By me along the wond’ring glebe were sown,

And sprouting armies by themselves o’erthrown.

If thence the wrath of heaven on me is bent,

May heaven conclude it with one sad event;

To an extended serpent change the man;”

And, while he spoke, the wish’d-for change began.

His skin with sea-green spots was varied round,

And on his belly prone he press’d the ground;

He glitter’d soon with many a golden scale,

And his shrunk legs closed in a spiry tail;

Arms yet remain’d, remaining arms he spread

To his loved wife, and human tears yet shed.

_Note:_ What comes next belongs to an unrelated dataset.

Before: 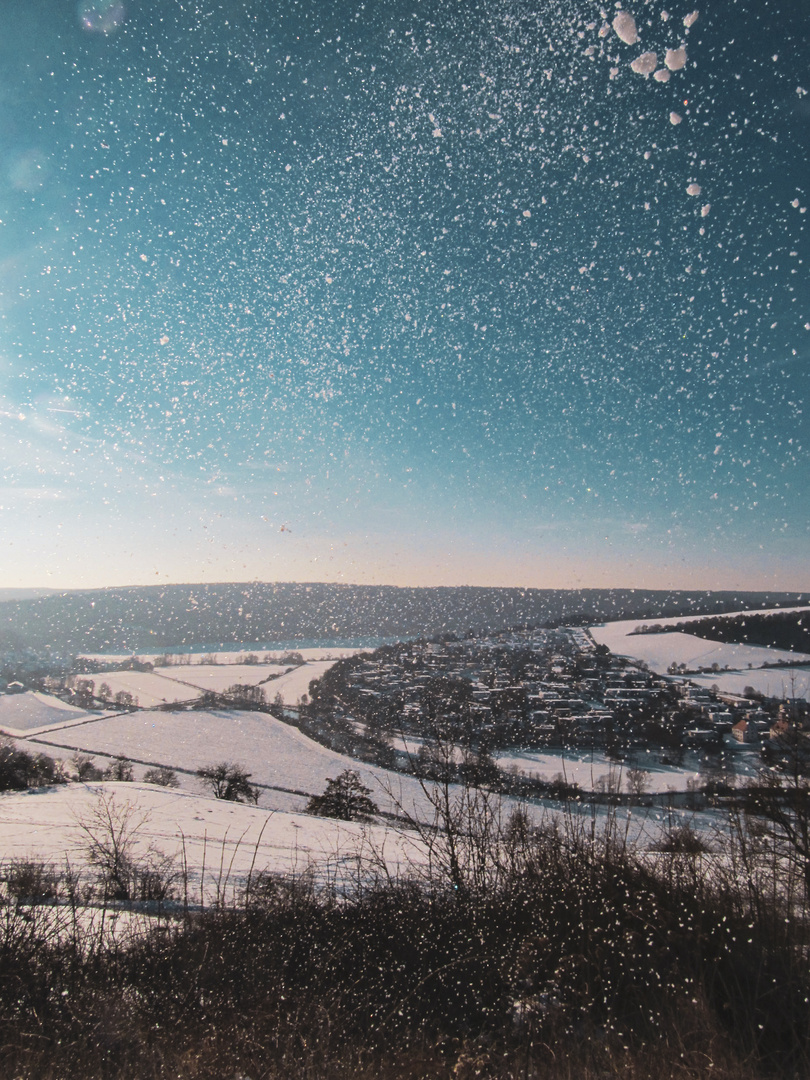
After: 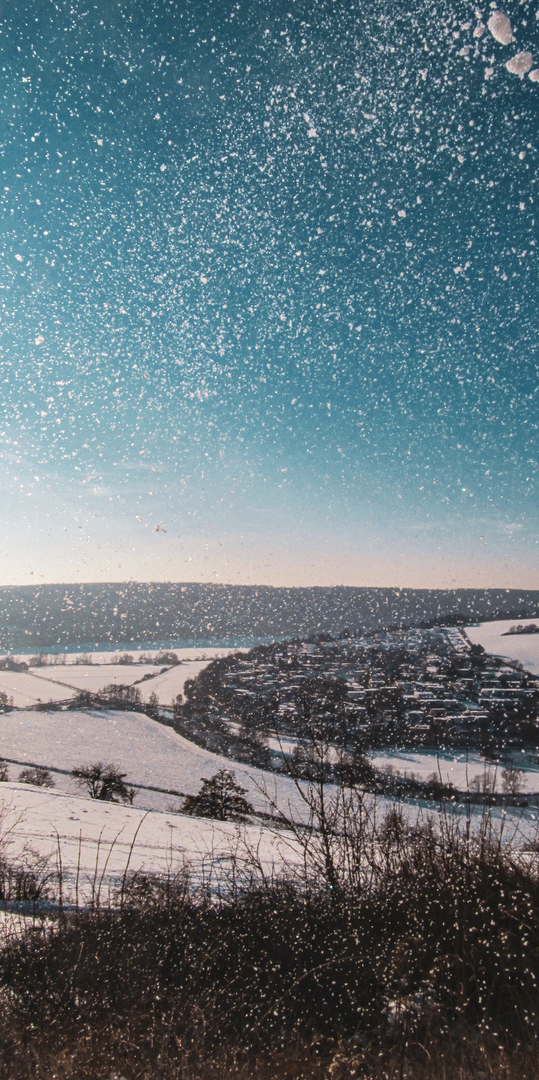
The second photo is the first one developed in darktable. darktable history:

“Come, my Harmonia, come, thy face recline

Down to my face; still touch what still is mine.

O! let these hands, while hands, be gently press’d,

While yet the serpent has not all possess’d.”

More he had spoke, but strove to speak in vain,

The forky tongue refused to tell his pain,

And learn’d in hissings only to complain.

Then shriek’d Harmonia: “Stay, my Cadmus, stay,

Glide not in such a monstrous shape away!

Destruction, like impetuous waves, rolls on.

Where are thy feet, thy legs, thy shoulders, gone?

Changed is thy visage, changed is all thy frame,

Cadmus is only Cadmus now in name.

Ye gods, my Cadmus to himself restore,

Or me like him transform; I ask no more.”

The husband serpent show’d he still had thought,

With wonted fondness an embrace he sought,

Play’d round her neck in many a harmless twist,

And lick’d that bosom which, a man, he kiss’d.

The lookers-on (for lookers-on there were),

Shock’d at the sight, half died away with fear.

The transformation was again renew’d,

And, like the husband, changed the wife they view’d.

Both serpents now, with fold involved in fold,

To the next covert amicably roll’d.

There curl’d they lie, or wave along the green,

Fearless see men, by men are fearless seen,

Still mild, and conscious what they once have been.